Day 3 - Optimus Loser
For a predominantly lazy person, I have a surprisingly strong disposition to tackle daily mundanity in the most efficient way possible, enabling me to move quickly onto the next rushed and unimportant chapter. For example, I'm aware of the mental health benefits of regularly adapting the route of my walk to work to increase sensory variety. But my unwavering over-awareness of the most efficient route means I just cannot bring myself to deviate from a walk which includes a predominantly grey urban environment alongside busy main roads and involves getting muddy on rainy days hobbling through desire paths.
At least this self-insistence makes some level of sense on the way to work - The sooner I clock in, the sooner I finish. What makes less sense is that I also apply this to the way back from work, determined to make it back for 4pm only to find myself sitting at home wondering what to do with myself.
What continues to defy logic is that I apply this thought-process to all aspects of life. Walking to the pub with a friend, I will battle mild internal frustration and begrudgingly accept undertaking a sub-optimal route.
As strange walking traits go, I'll take it. It's negligible. Up until my mid-teens I used to obsess with achieving an equal number of steps when walking. This sounds like exactly what would happen anyway, given the mechanics of walking partnered with my number of legs. But for some reason I decided to force unnecessary patterns upon myself, increasing in complexity over time. I wonder how many people noticed me lurch into minor spasm whilst attempting to disguise a surreptitious hop. The irony being that all the while wasting valuable seconds deciding to pointlessly hop complex patterns, I was still intent on achieving absolute efficiency of direction.
So at least I've made some progress in becoming less of a freak. But it isn't just walking which falls victim to my self-prescribed nonsensical ordinance. Another example - I tactically structure my food and drink intake to achieve optimal timing. Firstly I wait as long as possible to eat breakfast, temporarily offsetting my hunger with a coffee. A late breakfast enables me to optimise financially by avoiding pre-lunch snacks. Too much caffeine too close together makes me dizzy, so a coffee prior to breakfast is optimal as it means there is less waiting time between breakfast and the next caffeinated drink. Lunch provides the next buffer between caffeinated drinks, as I further optimise output, achieving a maintained energy level with the lowest required financial expenditure. I forgot to mention - I won't have my first caffeinated drink too early, it must be perfectly timed before the first mentally stimulating task of the day. What's the point in being buzzed for the walk to work? That is not optimal!!! So as I was saying, I'm not as much of a freak anymore.
There are other examples but if I were to go into them it would significantly infringe upon my daily optimisation.

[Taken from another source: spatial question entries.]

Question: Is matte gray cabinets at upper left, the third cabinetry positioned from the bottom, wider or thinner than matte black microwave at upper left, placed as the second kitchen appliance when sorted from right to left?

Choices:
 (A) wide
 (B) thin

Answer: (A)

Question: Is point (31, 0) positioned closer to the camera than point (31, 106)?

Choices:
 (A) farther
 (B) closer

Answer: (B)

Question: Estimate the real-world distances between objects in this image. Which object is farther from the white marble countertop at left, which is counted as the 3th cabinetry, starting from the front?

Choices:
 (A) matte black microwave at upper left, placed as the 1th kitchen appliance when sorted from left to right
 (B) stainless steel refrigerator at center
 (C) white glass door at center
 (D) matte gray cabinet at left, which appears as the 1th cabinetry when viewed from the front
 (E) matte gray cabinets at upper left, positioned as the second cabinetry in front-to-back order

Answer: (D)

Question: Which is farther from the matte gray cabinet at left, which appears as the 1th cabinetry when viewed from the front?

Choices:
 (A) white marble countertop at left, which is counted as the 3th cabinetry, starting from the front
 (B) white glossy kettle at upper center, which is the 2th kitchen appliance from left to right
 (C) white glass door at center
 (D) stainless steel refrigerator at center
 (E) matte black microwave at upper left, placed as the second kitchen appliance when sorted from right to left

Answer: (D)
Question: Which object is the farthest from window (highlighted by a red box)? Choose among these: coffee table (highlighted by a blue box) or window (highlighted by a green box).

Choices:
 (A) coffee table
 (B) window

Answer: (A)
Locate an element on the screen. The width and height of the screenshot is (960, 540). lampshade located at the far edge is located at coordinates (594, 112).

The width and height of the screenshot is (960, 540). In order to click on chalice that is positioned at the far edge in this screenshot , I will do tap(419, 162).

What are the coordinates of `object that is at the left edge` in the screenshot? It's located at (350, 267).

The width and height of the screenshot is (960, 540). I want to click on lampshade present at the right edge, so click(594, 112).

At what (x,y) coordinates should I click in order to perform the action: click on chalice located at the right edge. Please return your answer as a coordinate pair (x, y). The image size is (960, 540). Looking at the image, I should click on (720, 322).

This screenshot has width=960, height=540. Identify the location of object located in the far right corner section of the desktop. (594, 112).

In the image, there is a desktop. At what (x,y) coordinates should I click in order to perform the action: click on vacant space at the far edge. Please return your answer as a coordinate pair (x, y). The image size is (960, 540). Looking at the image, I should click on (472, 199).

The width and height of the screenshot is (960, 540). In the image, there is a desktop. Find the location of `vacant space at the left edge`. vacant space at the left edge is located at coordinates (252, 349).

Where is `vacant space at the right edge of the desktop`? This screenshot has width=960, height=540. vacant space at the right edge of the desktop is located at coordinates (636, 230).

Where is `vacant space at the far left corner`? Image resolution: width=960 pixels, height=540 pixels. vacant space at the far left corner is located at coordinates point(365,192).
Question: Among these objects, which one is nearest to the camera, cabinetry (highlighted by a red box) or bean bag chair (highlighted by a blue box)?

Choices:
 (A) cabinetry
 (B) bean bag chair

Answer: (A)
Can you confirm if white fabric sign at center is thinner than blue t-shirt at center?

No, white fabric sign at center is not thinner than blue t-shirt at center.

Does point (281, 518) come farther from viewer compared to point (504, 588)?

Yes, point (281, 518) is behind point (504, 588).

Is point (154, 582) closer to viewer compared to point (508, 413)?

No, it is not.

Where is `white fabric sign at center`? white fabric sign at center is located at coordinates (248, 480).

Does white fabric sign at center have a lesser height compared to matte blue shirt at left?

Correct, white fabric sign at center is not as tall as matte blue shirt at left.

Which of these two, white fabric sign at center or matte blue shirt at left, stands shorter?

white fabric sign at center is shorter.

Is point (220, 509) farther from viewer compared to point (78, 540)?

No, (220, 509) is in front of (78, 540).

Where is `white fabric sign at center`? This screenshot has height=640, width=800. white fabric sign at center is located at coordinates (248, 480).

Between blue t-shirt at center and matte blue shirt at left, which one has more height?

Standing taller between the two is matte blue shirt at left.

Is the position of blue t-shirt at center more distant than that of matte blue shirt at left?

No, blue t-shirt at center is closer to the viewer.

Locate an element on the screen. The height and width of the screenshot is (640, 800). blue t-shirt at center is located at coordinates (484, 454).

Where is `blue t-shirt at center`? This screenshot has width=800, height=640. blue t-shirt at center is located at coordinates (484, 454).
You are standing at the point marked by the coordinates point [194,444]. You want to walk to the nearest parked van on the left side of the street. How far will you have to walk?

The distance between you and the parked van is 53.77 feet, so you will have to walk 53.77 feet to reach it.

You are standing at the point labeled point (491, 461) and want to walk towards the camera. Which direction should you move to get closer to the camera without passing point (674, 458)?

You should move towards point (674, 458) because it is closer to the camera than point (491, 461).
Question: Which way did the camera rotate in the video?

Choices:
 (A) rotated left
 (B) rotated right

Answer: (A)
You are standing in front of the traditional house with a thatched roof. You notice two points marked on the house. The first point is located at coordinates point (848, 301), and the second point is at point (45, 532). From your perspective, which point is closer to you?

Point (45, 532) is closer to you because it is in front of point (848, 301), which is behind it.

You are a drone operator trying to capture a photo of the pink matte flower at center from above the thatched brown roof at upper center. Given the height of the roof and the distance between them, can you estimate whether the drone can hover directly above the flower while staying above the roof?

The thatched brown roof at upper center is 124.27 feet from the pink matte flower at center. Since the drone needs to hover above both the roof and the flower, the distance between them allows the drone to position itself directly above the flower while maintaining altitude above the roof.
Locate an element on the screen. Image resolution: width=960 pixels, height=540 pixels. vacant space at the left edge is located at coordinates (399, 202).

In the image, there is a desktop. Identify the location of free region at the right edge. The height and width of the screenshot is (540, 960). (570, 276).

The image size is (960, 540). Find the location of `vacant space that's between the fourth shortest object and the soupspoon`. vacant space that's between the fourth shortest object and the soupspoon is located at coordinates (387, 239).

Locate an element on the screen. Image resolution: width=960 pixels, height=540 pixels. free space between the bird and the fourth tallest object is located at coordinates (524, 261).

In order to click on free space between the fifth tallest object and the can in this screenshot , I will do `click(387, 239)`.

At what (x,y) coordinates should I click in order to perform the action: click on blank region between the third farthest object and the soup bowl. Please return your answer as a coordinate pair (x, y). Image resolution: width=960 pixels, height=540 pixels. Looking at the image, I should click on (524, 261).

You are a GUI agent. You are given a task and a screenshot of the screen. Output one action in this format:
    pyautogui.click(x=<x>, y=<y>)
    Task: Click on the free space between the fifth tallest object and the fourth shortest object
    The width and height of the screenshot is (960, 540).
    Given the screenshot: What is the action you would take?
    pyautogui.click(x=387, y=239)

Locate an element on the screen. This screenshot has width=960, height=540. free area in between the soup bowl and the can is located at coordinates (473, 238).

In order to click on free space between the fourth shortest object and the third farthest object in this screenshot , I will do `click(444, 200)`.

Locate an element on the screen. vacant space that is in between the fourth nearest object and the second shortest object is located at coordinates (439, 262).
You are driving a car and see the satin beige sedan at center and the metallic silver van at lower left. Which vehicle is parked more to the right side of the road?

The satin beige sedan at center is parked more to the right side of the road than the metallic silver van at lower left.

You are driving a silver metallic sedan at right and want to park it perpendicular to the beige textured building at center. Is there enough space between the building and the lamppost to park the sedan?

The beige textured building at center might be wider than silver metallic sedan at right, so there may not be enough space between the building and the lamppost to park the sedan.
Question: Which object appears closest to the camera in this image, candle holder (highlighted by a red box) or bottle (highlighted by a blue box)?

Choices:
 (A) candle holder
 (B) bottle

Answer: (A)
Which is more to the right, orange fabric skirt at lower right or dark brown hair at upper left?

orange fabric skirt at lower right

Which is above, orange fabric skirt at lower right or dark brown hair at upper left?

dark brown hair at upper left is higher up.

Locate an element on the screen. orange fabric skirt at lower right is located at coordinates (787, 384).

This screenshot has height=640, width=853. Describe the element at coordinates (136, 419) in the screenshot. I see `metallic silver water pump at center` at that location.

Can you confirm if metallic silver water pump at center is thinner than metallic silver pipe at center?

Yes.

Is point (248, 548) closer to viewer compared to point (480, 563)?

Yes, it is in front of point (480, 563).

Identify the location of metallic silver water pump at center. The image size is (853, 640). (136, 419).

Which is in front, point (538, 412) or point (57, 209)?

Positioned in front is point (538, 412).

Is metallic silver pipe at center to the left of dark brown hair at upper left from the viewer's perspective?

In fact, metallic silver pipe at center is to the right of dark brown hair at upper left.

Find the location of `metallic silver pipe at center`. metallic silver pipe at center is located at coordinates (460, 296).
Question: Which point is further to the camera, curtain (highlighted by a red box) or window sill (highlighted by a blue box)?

Have I grasped a level control over time? Or have I fallen even further victim to its inexorable infinity? Probably the latter. My natural inclination is to compromise mental wellbeing for efficiently and finance. And I'm not particularly quick to achieve anything, nor am I rich, so to what evidence do I persist with this tactic? Well, I could always be worse off. There may be a parallel universe in which I do not apply this approach and I am in absolute turmoil. There is no way of knowing for sure. Best to play it safe and carry on exactly as I am - an optimus loser.